10. De rechtbank volgt verweerder in de stelling dat bij het indienen van het bezwaar een rechtsgeldige machtiging is ingediend. Gelet hierop moet worden vastgesteld dat verweerder ten onrechte het bezwaar wegens het ontbreken van een machtiging niet-ontvankelijk heeft verklaard. Het beroep is daarom kennelijk gegrond.
11. Voor zover verweerder met zijn stelling dat het bezwaar wegens het niet indienen van de gronden niet-ontvankelijk verklaard had moeten worden, beoogt te betogen dat de rechtbank de rechtsgevolgen van het bestreden besluit in stand kan laten, dan wel zelf in de zaak kan voorzien door het bewaar op deze grond niet-ontvankelijk te verklaren, volgt de rechtbank hem hierin niet. Zoals is overwogen in de uitspraak van het Gerechtshof ’s-Hertogenbosch van 18 maart 2016 (ECLI:NL:GHSHE:2016:1003) kan een bezwaar niet niet-ontvankelijk worden verklaard wegens het niet indienen van gronden indien – ter motivering van waardebeschikkingen (en aanslagen in de onroerendezaakbelasting) dienende – taxatieverslagen niet met die, door schriftelijke toezending bekendgemaakte, beschikkingen worden meegezonden, dan wel, in de in artikel 3:47, derde lid, van de Awb bedoelde gevallen, uiterlijk een week na de bekendmaking worden nagezonden. Hiervan is naar het oordeel van de rechtbank in het onderhavige geval sprake.
12. De rechtbank zal daarom het bestreden besluit vernietigen en verweerder opdragen opnieuw op het bezwaar te beslissen.
13. Nu het beroep tegen het bestreden besluit gegrond wordt verklaard, volgt uit artikel 8:74, eerste lid, van de Awb dat verweerder het griffierecht zal dienen te vergoeden.
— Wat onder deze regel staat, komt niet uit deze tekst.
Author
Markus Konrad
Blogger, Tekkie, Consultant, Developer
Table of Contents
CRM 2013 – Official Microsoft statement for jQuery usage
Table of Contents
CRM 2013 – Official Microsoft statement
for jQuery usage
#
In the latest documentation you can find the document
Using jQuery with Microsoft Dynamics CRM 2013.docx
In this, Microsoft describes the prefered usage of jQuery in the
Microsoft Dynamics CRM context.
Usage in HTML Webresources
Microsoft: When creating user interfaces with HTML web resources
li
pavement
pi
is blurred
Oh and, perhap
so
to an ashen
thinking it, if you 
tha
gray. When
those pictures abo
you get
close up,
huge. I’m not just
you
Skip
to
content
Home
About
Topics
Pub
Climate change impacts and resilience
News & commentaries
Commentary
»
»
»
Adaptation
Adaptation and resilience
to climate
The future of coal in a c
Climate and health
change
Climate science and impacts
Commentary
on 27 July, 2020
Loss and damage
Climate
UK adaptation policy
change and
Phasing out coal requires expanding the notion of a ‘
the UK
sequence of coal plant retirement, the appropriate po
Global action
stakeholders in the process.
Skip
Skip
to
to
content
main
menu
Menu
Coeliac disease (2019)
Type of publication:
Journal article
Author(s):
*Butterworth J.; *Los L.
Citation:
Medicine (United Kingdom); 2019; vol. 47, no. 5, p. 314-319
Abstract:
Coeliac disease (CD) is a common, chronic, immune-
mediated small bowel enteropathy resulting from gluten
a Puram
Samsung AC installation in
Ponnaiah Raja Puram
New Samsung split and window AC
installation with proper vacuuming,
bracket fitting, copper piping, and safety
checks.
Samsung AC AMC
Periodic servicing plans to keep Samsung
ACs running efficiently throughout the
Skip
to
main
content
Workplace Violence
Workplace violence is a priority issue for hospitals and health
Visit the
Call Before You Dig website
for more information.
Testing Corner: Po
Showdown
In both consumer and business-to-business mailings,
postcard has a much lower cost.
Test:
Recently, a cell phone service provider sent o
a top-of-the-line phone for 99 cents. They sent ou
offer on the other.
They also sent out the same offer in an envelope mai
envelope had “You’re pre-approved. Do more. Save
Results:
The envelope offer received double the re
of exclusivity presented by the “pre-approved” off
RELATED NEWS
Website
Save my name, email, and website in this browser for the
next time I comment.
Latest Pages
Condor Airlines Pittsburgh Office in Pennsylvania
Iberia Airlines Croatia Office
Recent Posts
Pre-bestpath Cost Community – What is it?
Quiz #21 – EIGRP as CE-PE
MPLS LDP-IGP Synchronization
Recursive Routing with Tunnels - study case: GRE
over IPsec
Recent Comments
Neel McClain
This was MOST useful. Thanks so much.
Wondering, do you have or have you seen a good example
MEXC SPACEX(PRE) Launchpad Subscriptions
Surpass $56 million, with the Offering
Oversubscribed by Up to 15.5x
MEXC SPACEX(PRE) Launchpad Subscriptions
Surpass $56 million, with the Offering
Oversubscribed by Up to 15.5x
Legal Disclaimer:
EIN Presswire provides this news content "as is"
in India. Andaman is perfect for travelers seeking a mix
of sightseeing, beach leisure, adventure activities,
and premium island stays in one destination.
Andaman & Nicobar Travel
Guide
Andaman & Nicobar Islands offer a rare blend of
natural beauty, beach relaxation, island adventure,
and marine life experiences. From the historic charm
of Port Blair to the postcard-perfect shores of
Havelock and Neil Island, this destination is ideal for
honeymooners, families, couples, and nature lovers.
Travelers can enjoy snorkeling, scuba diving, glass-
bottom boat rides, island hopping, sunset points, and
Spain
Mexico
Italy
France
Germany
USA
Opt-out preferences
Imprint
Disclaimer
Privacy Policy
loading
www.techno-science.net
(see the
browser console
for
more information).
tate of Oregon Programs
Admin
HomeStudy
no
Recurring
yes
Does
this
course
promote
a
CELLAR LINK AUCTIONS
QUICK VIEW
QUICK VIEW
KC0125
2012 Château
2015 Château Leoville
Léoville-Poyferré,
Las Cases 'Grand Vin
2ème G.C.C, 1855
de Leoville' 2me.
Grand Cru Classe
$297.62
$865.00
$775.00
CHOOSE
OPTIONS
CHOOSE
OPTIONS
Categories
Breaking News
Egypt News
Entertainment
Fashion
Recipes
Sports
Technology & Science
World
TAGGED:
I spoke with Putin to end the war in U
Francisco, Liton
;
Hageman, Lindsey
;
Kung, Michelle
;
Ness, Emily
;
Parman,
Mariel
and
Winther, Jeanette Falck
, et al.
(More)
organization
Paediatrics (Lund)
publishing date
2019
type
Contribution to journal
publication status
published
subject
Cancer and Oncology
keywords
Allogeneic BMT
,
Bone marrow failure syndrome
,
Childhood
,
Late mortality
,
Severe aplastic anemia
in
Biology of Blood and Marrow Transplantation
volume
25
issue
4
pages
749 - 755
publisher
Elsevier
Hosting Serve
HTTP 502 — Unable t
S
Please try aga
14. De rechtbank ziet voorts aanleiding verweerder te veroordelen in de door eiser gemaakte proceskosten. Voor zover verweerder in het verweerschrift heeft betoogd dat het gewicht van de onderhavige zaak op licht kan worden bepaald (en derhalve wegingsfactor 0,5 moet worden gehanteerd) nu het geding enkel de juistheid van de uitgesproken niet-ontvankelijkheid wegens het niet-overleggen van een machtiging betreft, volgt de rechtbank hem daarin niet. Uit de eerder genoemde uitspraak van het Gerechtshof ’s-Hertogenbosch van 18 maart 2016 leidt de rechtbank af dat (ook) in zaken waarin enkel de niet-ontvankelijkheid van het bezwaar in (hoger) beroep voorligt, geen aanleiding bestaat om af te wijken van de hoofdregel dat de behandeling van een zaak in de bezwaar- en beroepsprocedure in beginsel tot de categorie gemiddeld (met wegingsfactor 1) behoort, tenzij er duidelijke redenen zijn hiervan af te wijken. Daarvan is in het onderhavige geval geen sprake. Anders dan verweerder kennelijk meent is voor het bepalen van de wegingsfactor niet van belang of wel of niet aan een materiële beoordeling van het geschil is toegekomen. De wegingsfactor betreft niet de reden van vernietiging, maar het gewicht van de zaak en de activiteiten die een rechtsbijstandverlener in dat kader dient te verrichten. De kosten voor de door een derde beroepsmatig verleende rechtsbijstand worden daarom vastgesteld op € 495,- (één punt voor het indienen van het beroepschrift, met een waarde van € 495,- en wegingsfactor 1). Van andere voor vergoeding in aanmerking komende kosten is niet gebleken.
15. Ten overvloede merkt de rechtbank nog op dat voor vergoeding van de kosten van het bezwaar geen grond bestaat, aangezien niet is voldaan aan het bepaalde in artikel 7:15, tweede lid, van de Awb. Redengevend daartoe acht de rechtbank dat thans geen sprake is van herroeping van het besluit waartegen het bezwaar is ingediend.
Beslissing
- verklaart het beroep gegrond;
- vernietigt het bestreden besluit;
- draagt verweerder op om met inachtneming van deze uitspraak een nieuw besluit op het bezwaar bekend te maken;
- draagt verweerder op het betaalde griffierecht (ad € 46,00) aan eiser te vergoeden;
- veroordeelt verweerder in de proceskosten tot een bedrag van € 495,00 (wegens kosten van rechtsbijstand,) te betalen aan eiser.
Aldus vastgesteld door mr. R.M.M. Kleijkers, rechter, in aanwezigheid van J.W.J.M. van Rijt, griffier.
De uitspraak is geschied in het openbaar op 15 september 2017.